» Tekst ćwiczenia
• • • • • • •

Kosaczenko: Nastał czas krytycznych decyzji

Ostatnie dziewięć wyścigów sezonu może być swoistym pożegnaniem Witalija Pietrowa z F1. Taki obraz wyłania się z bardzo szczerego wywiadu, którego udzieliła Oksana Kosaczenko portalowi sport-express.ru. Ambitny projekt wprowadzenia rosyjskiego kierowcy do F1 znalazł się na krawędzi, głównie poprzez brak wsparcia ze strony rosyjskich sponsorów.

Pojawienie się Pietrowa na torach wywołało ogromne zainteresowanie. Symboliczne błogosławieństwo udzielone przez Władimira Putina pozwoliło nabrać rozpędu, jednak po kilku miesiącach maszyna zaczęła zwalniać. Kosaczenko zdradziła, że już przed startem obecnego sezonu Pietrow miał przygotowaną całkiem inną ścieżkę kariery.

“Na początku obecnego sezonu sytuacja wyglądała tak: Witalij Pietrow nie miał miejsca w F1 i już pracowaliśmy nad rozwojem kariery w całkiem innym kierunku.”

Wsparcie otrzymane w ostatniej chwili pozwoliło przedłużyć przygodę rosyjskiego kierowcy z F1, ale nie na długo. Według Kosaczenko trwanie nadal w sytuacji, w której kierowca nie otrzymuje zapłaty za swoją pracę nie ma sensu i konieczne będzie podjęcie pewnych, krytycznych decyzji.

Głównym powodem takiego stanu rzeczy jest brak zainteresowania F1 w rosyjskim społeczeństwie. Kosaczenko w wywiadzie dużo uwagi poświęca rosyjskim mediom, które w żaden sposób nie przyczyniły się do rozpropagowania dyscypliny. Jeśli nie istniejesz w mediach, a tym samym w świadomości ludzi, to nie jesteś również atrakcyjnym towarem dla sponsora.

• • • • • • •

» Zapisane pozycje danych
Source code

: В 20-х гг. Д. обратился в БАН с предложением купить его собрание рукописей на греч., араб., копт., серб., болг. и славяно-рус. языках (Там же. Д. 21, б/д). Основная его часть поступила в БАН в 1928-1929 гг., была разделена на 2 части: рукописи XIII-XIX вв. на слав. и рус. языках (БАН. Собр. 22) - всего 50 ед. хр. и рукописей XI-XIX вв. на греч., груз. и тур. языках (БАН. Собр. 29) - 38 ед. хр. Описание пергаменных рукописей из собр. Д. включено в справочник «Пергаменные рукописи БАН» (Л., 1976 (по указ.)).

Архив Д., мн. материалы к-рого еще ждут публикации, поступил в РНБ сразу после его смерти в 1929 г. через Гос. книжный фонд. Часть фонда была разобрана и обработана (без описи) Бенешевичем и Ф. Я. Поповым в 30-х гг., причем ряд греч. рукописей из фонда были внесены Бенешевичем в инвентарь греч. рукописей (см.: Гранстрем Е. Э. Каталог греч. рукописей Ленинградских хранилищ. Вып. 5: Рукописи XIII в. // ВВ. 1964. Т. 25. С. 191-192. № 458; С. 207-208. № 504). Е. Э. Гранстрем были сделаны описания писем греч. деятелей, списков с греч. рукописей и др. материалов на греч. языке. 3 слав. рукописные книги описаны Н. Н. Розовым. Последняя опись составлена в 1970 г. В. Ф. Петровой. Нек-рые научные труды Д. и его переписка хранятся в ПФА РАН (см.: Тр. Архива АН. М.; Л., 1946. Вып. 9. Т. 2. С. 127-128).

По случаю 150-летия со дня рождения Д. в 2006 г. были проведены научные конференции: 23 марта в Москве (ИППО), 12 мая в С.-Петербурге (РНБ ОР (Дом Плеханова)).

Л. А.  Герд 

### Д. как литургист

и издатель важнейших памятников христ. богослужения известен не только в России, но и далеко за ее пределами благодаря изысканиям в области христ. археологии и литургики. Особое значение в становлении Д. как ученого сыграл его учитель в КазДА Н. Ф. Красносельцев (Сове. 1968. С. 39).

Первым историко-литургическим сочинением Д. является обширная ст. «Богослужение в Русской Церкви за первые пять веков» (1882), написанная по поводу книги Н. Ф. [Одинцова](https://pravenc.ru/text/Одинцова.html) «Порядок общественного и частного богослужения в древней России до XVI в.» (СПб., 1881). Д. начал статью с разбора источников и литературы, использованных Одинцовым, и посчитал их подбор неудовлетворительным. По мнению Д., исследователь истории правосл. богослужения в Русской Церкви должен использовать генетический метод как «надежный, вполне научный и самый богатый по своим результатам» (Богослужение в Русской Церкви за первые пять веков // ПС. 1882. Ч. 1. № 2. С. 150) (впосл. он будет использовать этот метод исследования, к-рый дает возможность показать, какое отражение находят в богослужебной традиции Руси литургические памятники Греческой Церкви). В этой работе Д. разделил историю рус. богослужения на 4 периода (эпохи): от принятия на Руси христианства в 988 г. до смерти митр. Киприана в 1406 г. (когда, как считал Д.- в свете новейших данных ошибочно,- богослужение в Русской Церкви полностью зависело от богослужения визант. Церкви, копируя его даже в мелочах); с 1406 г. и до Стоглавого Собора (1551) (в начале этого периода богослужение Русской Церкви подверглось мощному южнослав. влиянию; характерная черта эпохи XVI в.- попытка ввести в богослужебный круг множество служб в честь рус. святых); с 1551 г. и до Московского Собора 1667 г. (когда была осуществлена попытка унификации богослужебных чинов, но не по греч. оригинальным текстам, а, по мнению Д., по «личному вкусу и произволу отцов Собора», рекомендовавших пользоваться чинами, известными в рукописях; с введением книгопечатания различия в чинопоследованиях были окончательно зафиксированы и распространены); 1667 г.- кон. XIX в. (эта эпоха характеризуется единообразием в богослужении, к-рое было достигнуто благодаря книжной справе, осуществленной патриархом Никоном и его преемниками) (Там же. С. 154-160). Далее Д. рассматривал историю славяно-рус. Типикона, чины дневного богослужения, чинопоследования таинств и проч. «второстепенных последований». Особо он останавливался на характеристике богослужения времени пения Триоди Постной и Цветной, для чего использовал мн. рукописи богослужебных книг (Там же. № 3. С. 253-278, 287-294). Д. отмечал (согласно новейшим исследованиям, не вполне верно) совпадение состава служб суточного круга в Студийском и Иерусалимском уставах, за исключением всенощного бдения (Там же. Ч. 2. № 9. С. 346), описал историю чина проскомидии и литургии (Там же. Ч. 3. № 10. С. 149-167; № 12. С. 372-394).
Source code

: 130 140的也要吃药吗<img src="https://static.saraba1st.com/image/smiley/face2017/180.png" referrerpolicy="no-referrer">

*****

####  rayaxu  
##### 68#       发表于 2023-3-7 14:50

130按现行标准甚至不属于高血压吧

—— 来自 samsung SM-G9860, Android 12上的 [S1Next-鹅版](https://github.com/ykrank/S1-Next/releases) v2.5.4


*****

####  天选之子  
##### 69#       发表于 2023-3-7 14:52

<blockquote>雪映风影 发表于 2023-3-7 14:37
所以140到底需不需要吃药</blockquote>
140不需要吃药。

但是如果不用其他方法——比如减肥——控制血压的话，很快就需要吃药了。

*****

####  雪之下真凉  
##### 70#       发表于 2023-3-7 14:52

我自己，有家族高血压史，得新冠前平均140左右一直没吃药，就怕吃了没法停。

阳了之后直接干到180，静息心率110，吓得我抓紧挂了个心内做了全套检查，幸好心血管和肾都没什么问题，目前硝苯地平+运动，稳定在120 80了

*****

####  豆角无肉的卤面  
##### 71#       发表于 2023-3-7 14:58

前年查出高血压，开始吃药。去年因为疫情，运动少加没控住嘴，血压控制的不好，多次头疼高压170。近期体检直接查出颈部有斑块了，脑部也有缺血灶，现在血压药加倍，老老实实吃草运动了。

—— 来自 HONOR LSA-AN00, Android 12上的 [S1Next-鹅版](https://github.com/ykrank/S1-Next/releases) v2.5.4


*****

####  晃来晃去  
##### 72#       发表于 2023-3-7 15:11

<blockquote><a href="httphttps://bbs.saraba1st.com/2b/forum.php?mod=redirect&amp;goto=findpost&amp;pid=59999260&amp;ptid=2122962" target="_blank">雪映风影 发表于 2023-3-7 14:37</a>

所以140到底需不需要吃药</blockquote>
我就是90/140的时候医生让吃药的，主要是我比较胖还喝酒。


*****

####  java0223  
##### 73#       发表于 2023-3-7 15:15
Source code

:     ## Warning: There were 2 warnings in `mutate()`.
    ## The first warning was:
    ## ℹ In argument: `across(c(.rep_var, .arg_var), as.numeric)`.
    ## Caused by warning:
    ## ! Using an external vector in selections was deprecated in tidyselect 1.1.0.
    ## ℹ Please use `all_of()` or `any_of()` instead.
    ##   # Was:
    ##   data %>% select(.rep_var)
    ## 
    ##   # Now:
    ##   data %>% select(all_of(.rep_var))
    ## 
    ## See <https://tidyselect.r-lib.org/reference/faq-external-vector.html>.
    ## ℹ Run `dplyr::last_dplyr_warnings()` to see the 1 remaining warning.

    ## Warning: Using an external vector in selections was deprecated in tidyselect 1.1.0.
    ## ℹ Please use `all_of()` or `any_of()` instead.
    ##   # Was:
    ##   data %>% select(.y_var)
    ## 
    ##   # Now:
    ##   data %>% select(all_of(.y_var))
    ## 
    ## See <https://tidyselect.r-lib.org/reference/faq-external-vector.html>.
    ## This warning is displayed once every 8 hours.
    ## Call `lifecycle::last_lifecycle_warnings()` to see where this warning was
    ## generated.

• • • • • • •

» Zadanie 1
Któremu portalowi Oksana Kosaczenko udzieliła wywiadu, o którym mowa w tekście o Pietrowie?
» Zadanie 2
Zmień fragment tekstu o Pietrowie, który zaczyna się od słów "Pojawienie się Pietrowa" i kończy na "pewnych, krytycznych decyzji.": zastąp w nim "kierowcy" wyrazem "zawodnika".
Pozycje stanowią materiał odrębny od tekstu.

» Odpowiedź 1
Portalowi sport-express.ru.

» Odpowiedź 2
Pojawienie się Pietrowa na torach wywołało ogromne zainteresowanie. Symboliczne błogosławieństwo udzielone przez Władimira Putina pozwoliło nabrać rozpędu, jednak po kilku miesiącach maszyna zaczęła zwalniać. Kosaczenko zdradziła, że już przed startem obecnego sezonu Pietrow miał przygotowaną całkiem inną ścieżkę kariery.

“Na początku obecnego sezonu sytuacja wyglądała tak: Witalij Pietrow nie miał miejsca w F1 i już pracowaliśmy nad rozwojem kariery w całkiem innym kierunku.”

Wsparcie otrzymane w ostatniej chwili pozwoliło przedłużyć przygodę rosyjskiego zawodnika z F1, ale nie na długo. Według Kosaczenko trwanie nadal w sytuacji, w której kierowca nie otrzymuje zapłaty za swoją pracę nie ma sensu i konieczne będzie podjęcie pewnych, krytycznych decyzji.